The Texas Observer wrote at the time that O’Rourke claimed there was no conflict of interest because Sanders’s projects were outside of the barrio: “O’Rourke, meanwhile, has participated in several key council votes, including the critical decision last fall to incorporate the redevelopment project into the city’s comprehensive plan. O’Rourke, who is running for reelection, adamantly denies any conflict of interest despite the fact that his wife, his mother, his father-in-law, and even O’Rourke himself were at one time all members of the PDNG. “My relationship with Bill does not present a conflict, as he cannot profit from this plan, nor can I, nor can any member of my family,” O’Rourke wrote in an e-mail.

I sent several emails to O’Rourke’s campaign asking for a response, and did not hear back.

Meanwhile, Cruz’s campaign on Tuesday attempted to drive a wedge between voters and O’Rourke with an online video that makes it look like O’Rourke supports the constitutional right of protesters to burn the U.S. flag. The video of O’Rourke is from a town hall in which he is specifically asked about flag burning. In a rambling response, O’Rourke talked about Americans’ right to protest, but never specifically took a position on flag burning. The Corpus Christi Caller-Times asked O’Rourke about the issue at an August 27 rally. The newspaper reported O’Rourke’s response:

“I don’t think anyone should burn an American flag,” O’Rourke said after an Aug. 27 rally in Austin. “I also don’t think this is about flags. It’s about people’s lives. It’s about civil rights. It’s about making sure that everyone has an opportunity to succeed and that there is justice and accountability for everyone in this country.”

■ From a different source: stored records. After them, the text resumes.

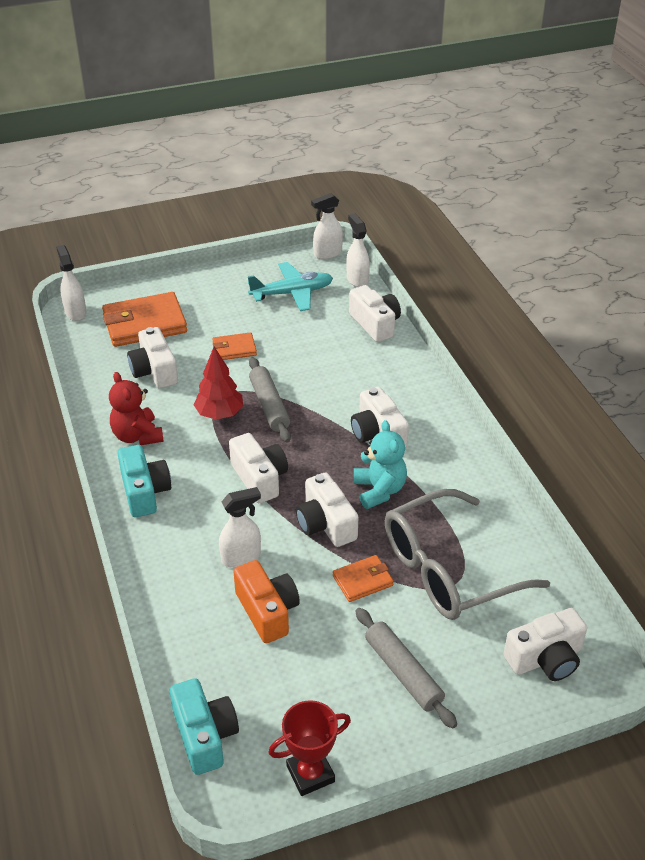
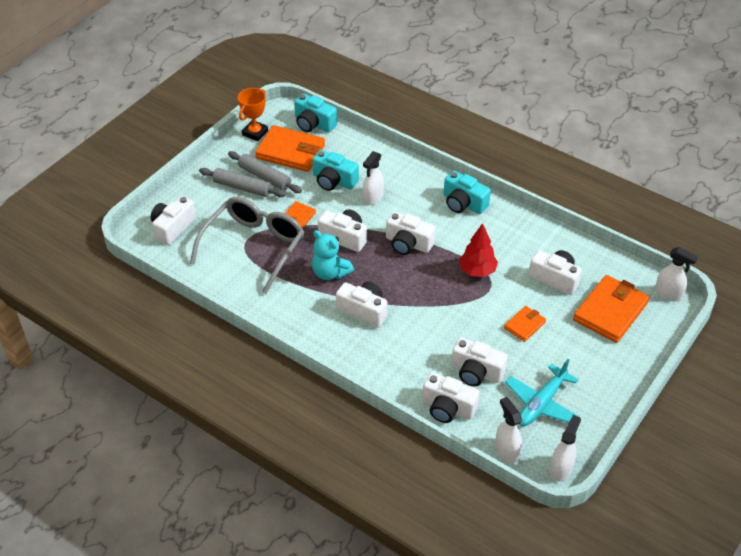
camera: 145 degrees right, 5 degrees up
red teddy bear [109,372,164,445] -> none
orange camera [233,560,300,643] -> turquoise camera [313,150,359,191]
grey rolling pin [249,357,291,443] -> grey rolling pin moved to [228,151,302,193]
red trophy [268,700,351,796] -> orange trophy [238,88,268,141]
white spray bottle [346,214,370,287] -> white spray bottle turned 150 degrees counterclockwise [495,397,522,463]
none -> orange wallet [255,125,325,172]
none -> white camera [451,337,508,386]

But the Cruz campaign was insistent on portraying O’Rourke as supporting flag burning. Disregarding O’Rourke’s remarks, Cruz spokeswoman Catherine Frazier maintained O’Rourke’s position to be “an appalling display of disregard to those who have put their lives on the line to preserve the very freedoms the American flag represents.” Just hours earlier, of course, President Trump’s nominee for the U.S. Supreme Court, Brett Kavanaugh, in his opening statement during his confirmation hearings said flag burning may be unpopular but that burning a flag in protest is a fundamental constitutional right:

A good judge must be an umpire—a neutral and impartial arbiter who favors no litigant or policy. As Justice Kennedy explained in Texas versus Johnson, one of his greatest opinions, judges do not make decisions to reach a preferred result. Judges make decisions because “the law and the Constitution, as we see them, compel the result.”

In Texas v. Johnson, the U.S. Supreme Court upheld the right of a protester at the 1984 Republican National Convention in Dallas to burn a national flag. Justice Anthony Kennedy wrote a concurring opinion in the case.